Le Premier ministre assume un changement de méthode, passer d’une réponse ponctuelle aux urgences à une vision organisée de long terme. « Il faut réduire le décalage entre la brutalité de la crise géopolitique et notre organisation intérieure. » C’est dans cette logique qu’il a salué la proposition portée par Jeunes Agriculteurs : « Revenir au fond de la planification. » Une planification qu’il décrit comme tripartite, associant producteurs, transformateurs et consommateurs, avec un objectif clair : « Être capable de produire de manière régulière, prévisible dans les quantités agréées et contractualisées. »

Le Premier ministre Sébastien Lecornu a pris l’engagement de faire des plans et contrats d’avenir, portés par le réseau Jeunes Agriculteurs depuis plusieurs années.
Le Premier ministre Sébastien Lecornu a pris l’engagement de faire des plans et contrats d’avenir, portés par le réseau Jeunes Agriculteurs depuis plusieurs années. Crédit : Mouhamed Ben Diene

Plans et contrats d’avenir : de quoi parle-t-on ?

Le dispositif défendu par Jeunes Agriculteurs repose sur deux piliers. Les plans d’avenir sont des feuilles de route territoriales. Ils s’appuient sur un diagnostic pour identifier les productions viables à moyen et long terme face au changement climatique, puis orienter les investissements, les infrastructures et l’organisation des filières. L’idée est simple : adapter les systèmes agricoles dès aujourd’hui pour éviter les impasses de demain.

Les contrats d’avenir, eux, concernent directement les exploitations. Signés pour plusieurs années entre agriculteurs, pouvoirs publics et acteurs économiques, ils apportent un soutien financier et technique pour accompagner les transitions : diversification, changement de pratiques, nouveaux équipements. Le principe est de partager le risque lié à ces évolutions.

Pour Maxime Buizard-Blondeau, vice-président de Jeunes Agriculteurs, l’origine de cette réflexion est limpide : « Ces dernières années nous constatons une multiplication et une intensification des aléas climatiques (…) On peut se raconter une belle histoire en se disant que cela ira mieux l’année prochaine mais c’est une illusion. » Face à cette réalité, la planification devient un outil de survie économique et de souveraineté : « C’est l’outil qui nous permettra d’anticiper les conséquences du changement climatique sur l’agriculture au lieu de les subir et donc de garantir notre souveraineté alimentaire sur le long terme », insiste, le vice-président de Jeunes Agriculteurs, sur l’utilité du dispositif. Le dispositif s’appuie aussi sur les Conférences de la souveraineté alimentaire, lancée à Rungis le 8 décembre 2025. Elles posent les bases d’un plan de production et de transformation à dix ans, pensé pour sécuriser l’alimentation du pays et offrir un cap clair aux Jeunes Agriculteurs, au cœur de cette reconquête.

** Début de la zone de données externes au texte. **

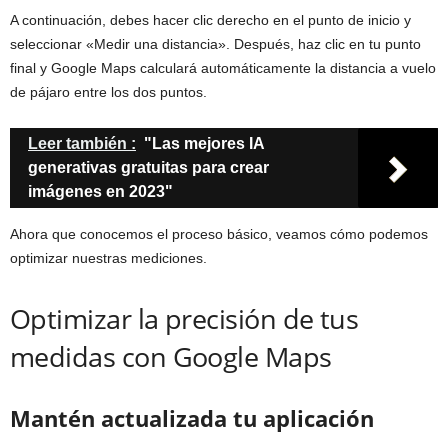
A continuación, debes hacer clic derecho en el punto de inicio y
seleccionar «Medir una distancia». Después, haz clic en tu punto
final y Google Maps calculará automáticamente la distancia a vuelo
de pájaro entre los dos puntos.
Leer también :
"Las mejores IA
generativas gratuitas para crear
imágenes en 2023"
Ahora que conocemos el proceso básico, veamos cómo podemos
optimizar nuestras mediciones.
Optimizar la precisión de tus
medidas con Google Maps
Mantén actualizada tu aplicación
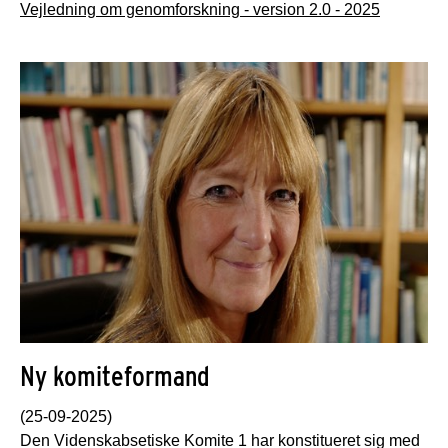
Vejledning om genomforskning - version 2.0 - 2025
Ny komiteformand
(25-09-2025)
Den Videnskabsetiske Komite 1 har konstitueret sig med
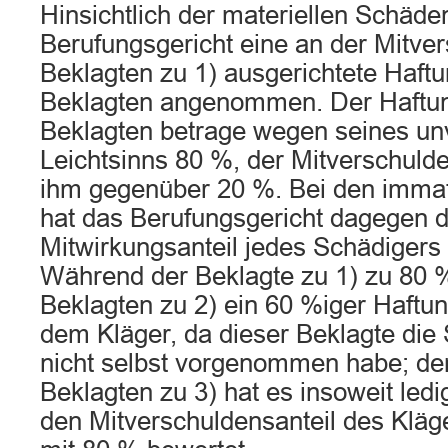
Hinsichtlich der materiellen Schäde
Berufungsgericht eine an der Mitve
Beklagten zu 1) ausgerichtete Haftu
Beklagten angenommen. Der Haftun
Beklagten betrage wegen seines un
Leichtsinns 80 %, der Mitverschulde
ihm gegenüber 20 %. Bei den immat
hat das Berufungsgericht dagegen 
Mitwirkungsanteil jedes Schädigers 
Während der Beklagte zu 1) zu 80 % 
Beklagten zu 2) ein 60 %iger Haftu
dem Kläger, da dieser Beklagte die
nicht selbst vorgenommen habe; den
Beklagten zu 3) hat es insoweit ledi
den Mitverschuldensanteil des Klä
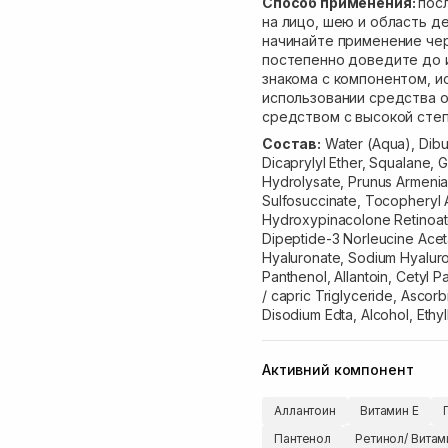
Способ применения:
пос
на лицо, шею и область д
начинайте применение чер
постепенно доведите до 
знакома с компонентом, и
использовании средства 
средством с высокой степ
Состав:
Water (Aqua), Dibut
Dicaprylyl Ether, Squalane, 
Hydrolysate, Prunus Armeniac
Sulfosuccinate, Tocopheryl A
Hydroxypinacolone Retinoat
Dipeptide-3 Norleucine Ace
Hyaluronate, Sodium Hyalur
Panthenol, Allantoin, Cetyl P
/ capric Triglyceride, Ascorb
Disodium Edta, Alcohol, Ethy
Активний компонент
Аллантоин
Витамин Е
Пантенол
Ретинол/ Витам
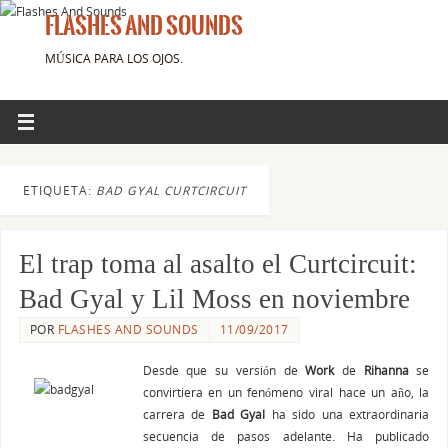
FLASHES AND SOUNDS
MÚSICA PARA LOS OJOS.
ETIQUETA:
BAD GYAL CURTCIRCUIT
El trap toma al asalto el Curtcircuit:
Bad Gyal y Lil Moss en noviembre
POR
FLASHES AND SOUNDS
11/09/2017
Desde que su versión de
Work
de
Rihanna
se
convirtiera en un fenómeno viral hace un año, la
carrera de
Bad Gyal
ha sido una extraordinaria
secuencia de pasos adelante. Ha publicado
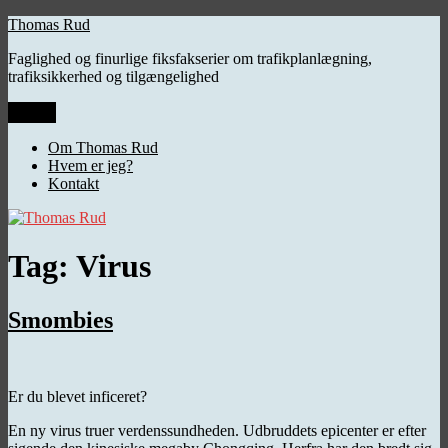
Videre
Thomas Rud
til
Faglighed og finurlige fiksfakserier om trafikplanlægning,
indhold
trafiksikkerhed og tilgængelighed
Menu
Om Thomas Rud
Hvem er jeg?
Kontakt
Tag:
Virus
Smombies
Er du blevet inficeret?
En ny virus truer verdenssundheden. Udbruddets epicenter er efter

Un engagement politique fort

À l’issue de la visite, Jeunes Agriculteurs a salué un tournant. Dans un communiqué, le syndicat estime que le gouvernement fait des plans et contrats d’avenir « l’outil de reconquête de notre souveraineté alimentaire » et attend désormais une traduction législative dans la future loi agricole. Son président, Pierrick Horel, parle d’un changement de paradigme : « Ces annonces sont un engagement fort du Gouvernement (…) Une reconnaissance majeure du travail de notre réseau. »

Au-delà des outils techniques, Sébastien Lecornu a replacé le débat sur un terrain politique : « C’est une question culturelle (…) de savoir ce qu’on veut avoir dans son assiette, quelle part d’argent on est prêt à y mettre et quelle part de dépendance avec l’étranger nous sommes prêts à avoir. » À Baigneaux, au milieu Des jeunes amandiers, le message était clair : l’agriculture française entre dans une ère de planification assumée. Reste désormais à transformer l’intention en moyens durables pour les exploitations.